Jeffrey LewisQDR May Examine Nuclear Missions, Strike Options Against China


The 2001 Quadrennial Defense Review.

Inside Defense reports that the 2005 Quadrennial Defense Review (QDR) may, for the first time, evaluate nuclear as well as conventional forces.

Ryan Henry, principal deputy under secretary of defense for policy, would not confirm that strategic forces would be included, noting that the terms of reference (ToR) memo that guides QDR efforts has yet to be approved by Secretary Rumsfeld.

Defense officials told Inside Defense that the QDR will focus on four scenarios, with sizing of nuclear forces discussed in relation to China.

China played a prominent role in the 2001 Nuclear Posture Review (NPR), having returned to U.S. nuclear planning in 1998 after a long absence. After unsuccessful efforts by STRATCOM to include China in the 1994 NPR, the 2001 NPR identifies China as one of seven countries “that could be involved in an immediate or potential contingency” with nuclear weapons.

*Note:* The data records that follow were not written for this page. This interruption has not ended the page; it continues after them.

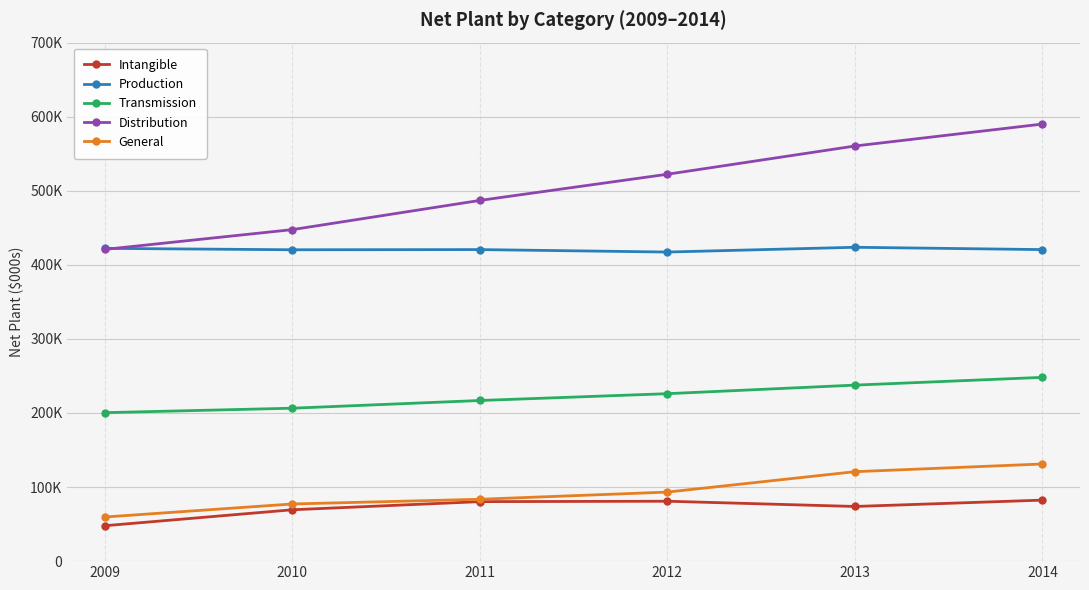

At how many categories does at least one series exceed 569527?

1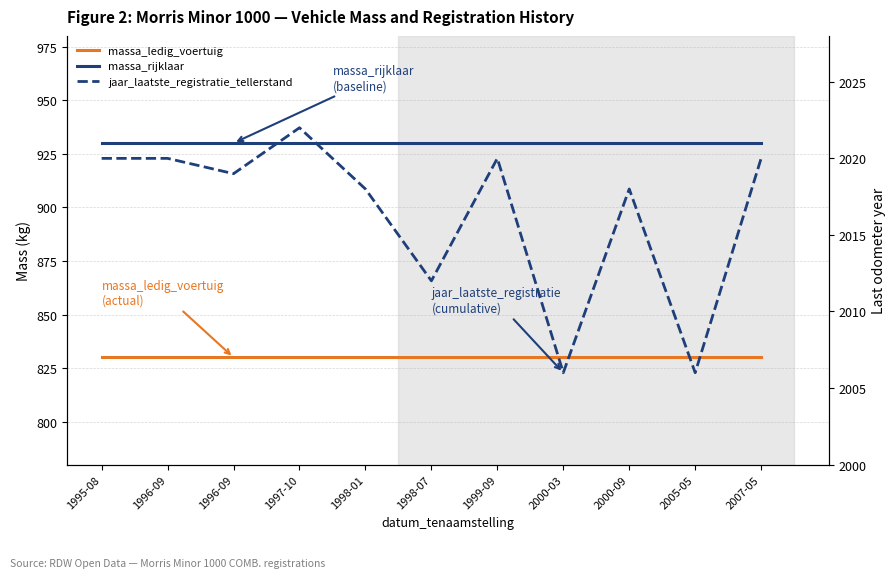

Reading left to right, list all the values displayed in this chart.

massa_ledig_voertuig: 1995-08=830	1996-09=830	1996-09=830	1997-10=830	1998-01=830	1998-07=830	1999-09=830	2000-03=830	2000-09=830	2005-05=830	2007-05=830
massa_rijklaar: 1995-08=930	1996-09=930	1996-09=930	1997-10=930	1998-01=930	1998-07=930	1999-09=930	2000-03=930	2000-09=930	2005-05=930	2007-05=930
jaar_laatste_registratie_tellerstand: 1995-08=2020	1996-09=2020	1996-09=2019	1997-10=2022	1998-01=2018	1998-07=2012	1999-09=2020	2000-03=2006	2000-09=2018	2005-05=2006	2007-05=2020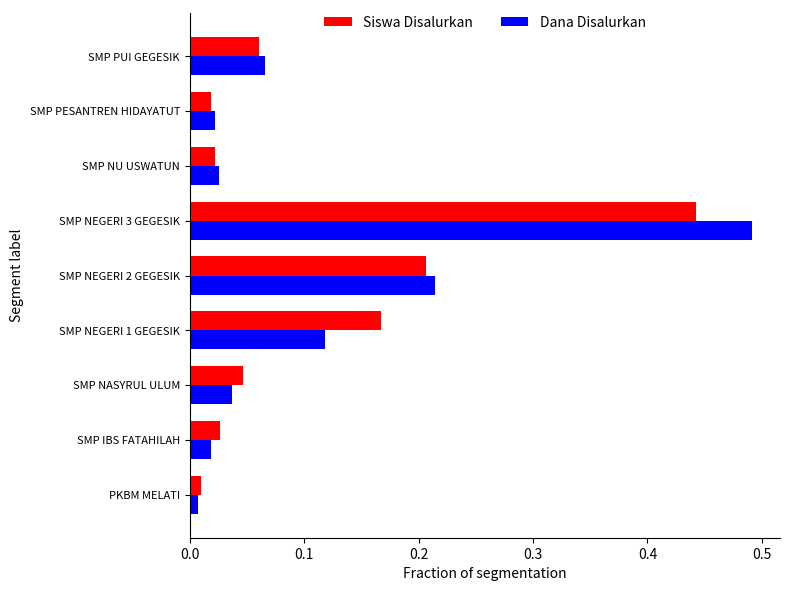

Where is Dana Disalurkan nearest to the value 0?

PKBM MELATI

Chinese strategic forces are increasingly supplanting Russia as the primary benchmark for determining the size and capabilities of U.S. strategic forces, particularly as the Bush Administration seeks to justify decisions to sign the Moscow Treaty and to withdraw from the ABM Treaty on the grounds that the United States no longer maintains an adversarial relationship with Russia.

Secretary Rumsfeld stated that future nuclear reductions below the 1,700-2,200 range in the Moscow Treaty, for example, are precluded by the size of Chinese nuclear forces. In response to criticism that the 1,700-2,200 nuclear warheads exceeded potential targeting requirements, Secretary Rumsfeld warned that further reductions might encourage China to attempt what he termed a “sprint to parity”—a rapid increase in nuclear forces to reach numerical parity with the United States.

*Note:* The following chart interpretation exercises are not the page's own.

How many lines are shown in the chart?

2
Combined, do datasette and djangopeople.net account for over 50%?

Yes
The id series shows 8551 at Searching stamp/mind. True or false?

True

The Chinese have been pretty chill, so far.

Assumptions about the configuration and purpose of the Chinese arsenal determine not just the overall force level, but also the mix of capabilities identified in the 2001 NPR.

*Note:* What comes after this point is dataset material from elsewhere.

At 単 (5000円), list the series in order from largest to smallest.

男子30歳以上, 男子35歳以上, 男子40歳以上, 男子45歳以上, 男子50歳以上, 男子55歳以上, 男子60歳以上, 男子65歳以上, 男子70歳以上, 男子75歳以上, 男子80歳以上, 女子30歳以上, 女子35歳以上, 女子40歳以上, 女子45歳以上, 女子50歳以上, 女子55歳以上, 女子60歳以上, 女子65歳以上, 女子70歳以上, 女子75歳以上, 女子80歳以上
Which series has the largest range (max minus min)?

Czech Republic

The mechanism by which new offensive and defensive capabilities would enhance deterrence is somewhat obscured by the language of the 2001 NPR, but the general idea is the ability to use offensive capabilities to disarm China’s Second Artillery (either by directly attacking ballistic missiles or by disrupting command and control networks), with missile defenses to “mop up” whatever missiles survive to be fired at the US. That capability—Herman Kahn called it a “splendid first-strike” capability—would allow the United States to coerce China … oh, pretty much anytime we felt like it.

[And for those of you keeping score, 20 million US casualties used to be the benchmark for “victory” in an exchange with the Soviets. No word yet on how many fellow citizens are worth incinerating to alter Taiwan’s status under international law.]

Arms Control Wonk wonders if, perhaps, we might not be just good enough to shock the Chinese planning system into responding (perhaps by increasing the alert rates of Chinese forces) but not good enough to continually overwhelm Chinese responses to our deployments. Arms Control Wonk also recalls that such competitions are called arms races, events usually thought to be destablizing in international relations.

Arms Control Wonk is discussing this very subject today at a University of Maryland conference—ah, the joy of WiFi.